New Antiwar Resolution on Yemen Introduced in the House
Alex Emmons reports on the new war powers resolution on Yemen introduced by Rep. Ro Khanna today:
On Wednesday, California Democrat Ro Khanna introduced a resolution invoking the 1973 War Powers Act, declaring that Congress never authorized U.S. support for the coalition in Yemen and directing President Donald Trump to withdraw U.S. troops from “hostilities” against the Houthis, the Iranian-backed rebel group at war with Saudi Arabia and the UAE.
The new resolution (H.Con.Res. 138) has many more co-sponsors than last year’s H.Con.Res. 81, and it stands a better chance of being brought to the floor for a vote. The co-sponsors include Democratic ranking members from both the Armed Services and Foreign Affairs Committees, as well as the minority whip.
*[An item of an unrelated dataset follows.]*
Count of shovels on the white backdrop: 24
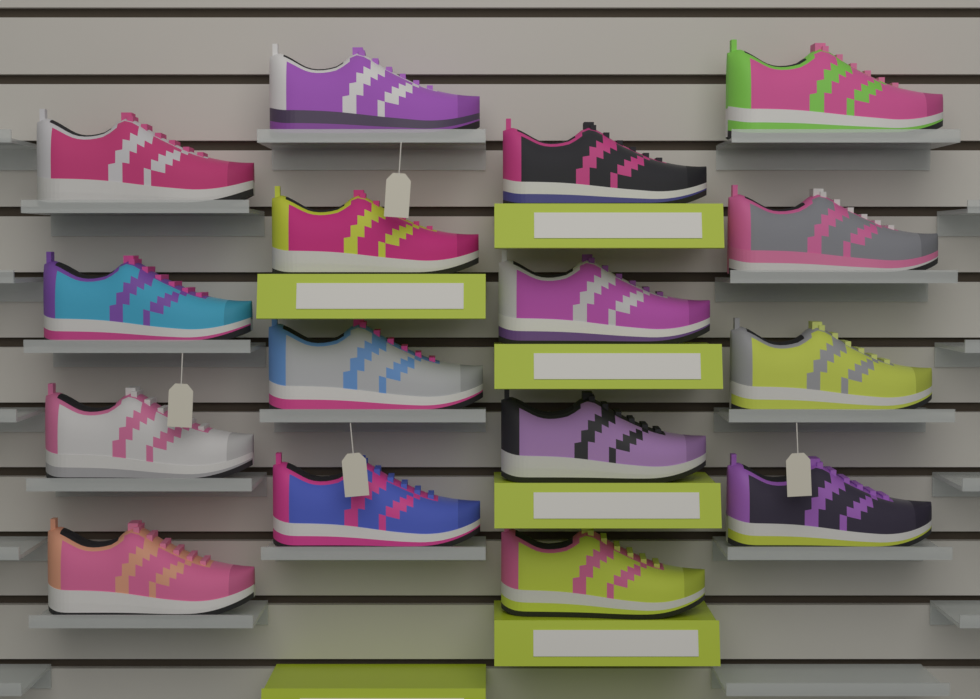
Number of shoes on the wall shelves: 16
There is growing opposition in Congress to our policy of unconditionally supporting the Saudi coalition as it pulverizes and starves Yemen. If it is brought to a vote, this resolution offers opponents of the war an opportunity to shut down U.S. support for the coalition once and for all. Since the Trump administration will do nothing to curb or restrain the Saudis and Emiratis, it falls to Congress to do what should have been done years ago.
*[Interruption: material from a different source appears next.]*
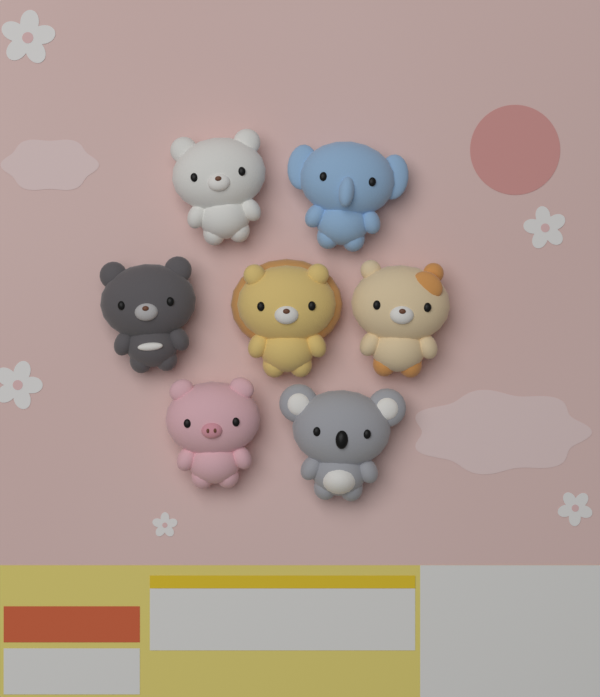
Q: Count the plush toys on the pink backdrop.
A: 7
The Trump administration will fight this resolution just like it fought against the Sanders-Lee resolution in the Senate this past spring, but they will face more opposition this time. The last six months have confirmed just how wrong all of the administration’s pro-war claims have been. U.S. assistance has not reduced the number of civilian casualties, and it has not made coalition forces less likely to harm civilians. On the contrary, the coalition has committed multiple massacres over the last few months, including the Aug. 9 attack on the school bus, and the coalition’s sham investigations of its own attacks have been little more than cover-ups. The Yemen Data Project has documented that the coalition has been hitting non-military targets at a much higher rate in the last few months than in the past, and since they began their attack on Hodeidah civilian casualties have risen rapidly. The administration has discredited its claims by issuing a bogus certification that the Saudi coalition is meeting the requirements laid out by Congress. Now House members can do what the Senate should have done in March by voting to force an end to the illegal U.S. involvement in the disgraceful war on Yemen.